Air B-N-Bs, VRBOs, Short term vacation rentals (STRs): Everyone hates them. Everyone loves them. And absolutely everyone and their mother has plans to make supplemental income off their spare room, guest house, garage loft, ADU, second home, or abnormally large doghouse in the backyard. Yours truly is no exception to the aspiration of easy money with the assistance of platforms like Air B-n-B and VRBO. What all my STR hopefuls should be aware of is that this is a regulated industry with dynamic legal interests involved. Make no mistake, there is real money flowing in this market bringing millions of tax dollars to the state. All that money and all those strangers popping in and out of your STRs means two things for you and anyone else interested in trying their hand in this market: 1) Regulation, and 2) Liability.
Regulation: Around 2019, the good people down at the state capital, our legislators, decided to remove most of the regulatory power from cities and counties when it came to STRs. If you were a proprietor, this was a dream come true. If you lived next to a “party house,” this exacerbated the problem and made it seem like the market was the legal equivalent of the wild west.

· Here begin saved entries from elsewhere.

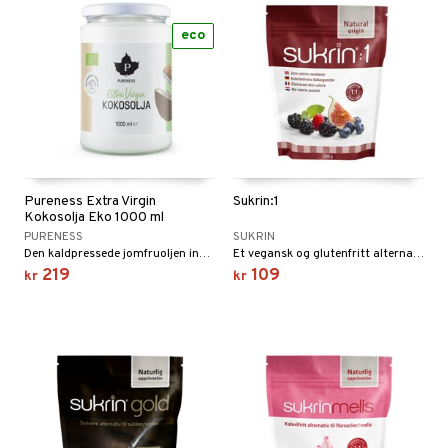
eco
Pureness Extra Virgin
Sukrin:1
Kokosolja Eko 1000 ml
PURENESS
SUKRIN
Den kaldpressede jomfruoljen inneholder opptil 90 % rå, mettede fettsyrer.
Et vegansk og glutenfritt alternativ for deg som vil redusere vanlig sukker.
219
109
kr
kr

But then the clouds parted, light shown down from the state legislator yet again, and in September 2022, via A.R.S. §§ 11-269.17 and 9-500.39, power was bequeathed back to local governments itching to bring down the hammer on STRs. I speak in jest. The consensus among local governments at the time was that they had been given next to nothing. I know because I was a part of the conversation. But that didn’t stop many cities and a few counties from passing ordinances anyway that may push the boundaries of what’s legal. Looking at you Scottsdale and Paradise Valley. More are sure to follow.

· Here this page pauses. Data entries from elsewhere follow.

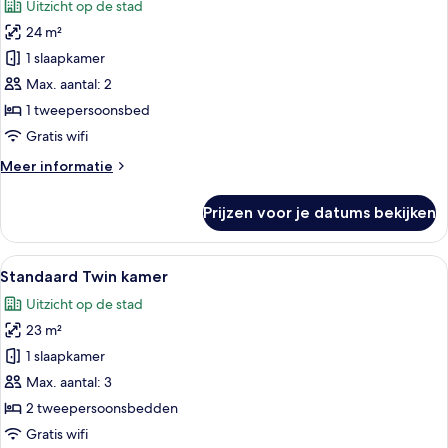
Uitzicht op de stad
voor
24 m²
Deluxe
tweepersoonskamer
1 slaapkamer
laden
Max. aantal: 2
1 tweepersoonsbed
Gratis wifi
Meer
Meer informatie
details
over
Prijzen voor je datums bekijken
Deluxe
tweepersoonskamer
Alle
Een hotelkamer met twee bedden, een
5
Standaard Twin kamer
foto's
Uitzicht op de stad
voor
23 m²
Standaard
Twin
1 slaapkamer
kamer
Max. aantal: 3
laden
2 tweepersoonsbedden
Gratis wifi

It’s important to know what and how the law allows local governments to regulate STRs. Just to mention a few, cities can require a permit or license to operate an STR, but they cannot limit the number they issue. The law also strictly restricts what can be asked of you and what can be charged for the application. Your permit/license can even be revoked for up to one year if you receive three verified complaints or have one verified complaint meeting certain parameters. The subject of verified complaints are rife with complications. There is ambiguity in the law creates room for argument about how far local governments can go with regulations. Since the law passed, no published court opinion has chimed in on the subject. If you suspect that your city or county ordinance is restricting your STR efforts unlawfully, I suggest seeking legal counsel to ferret out the issue.
It is not all easy money, risk weighs heavily in the balance. Many people do not consider the possibility that an STR guest could slip and fall getting in and out of that hot tub you bought hoping to reach “super host” status. Or a catastrophic tumble caused by that one step in the staircase an inch too high. The very asset you have placed the hope of good fortune in could end up costing you everything. Yes, STR platforms provide insurance coverage for hosts, and homeowner’s insurance provides riders for this very thing, but do not assume that in light of a wrongful death claim from a fire, drowning, or other serious injury that you are covered, or that your other assets are safe. Having a chat with an attorney well versed in this area of law could identify where you are exposed, what coverage you need, and how to shield what you have worked for in case the unthinkable happens.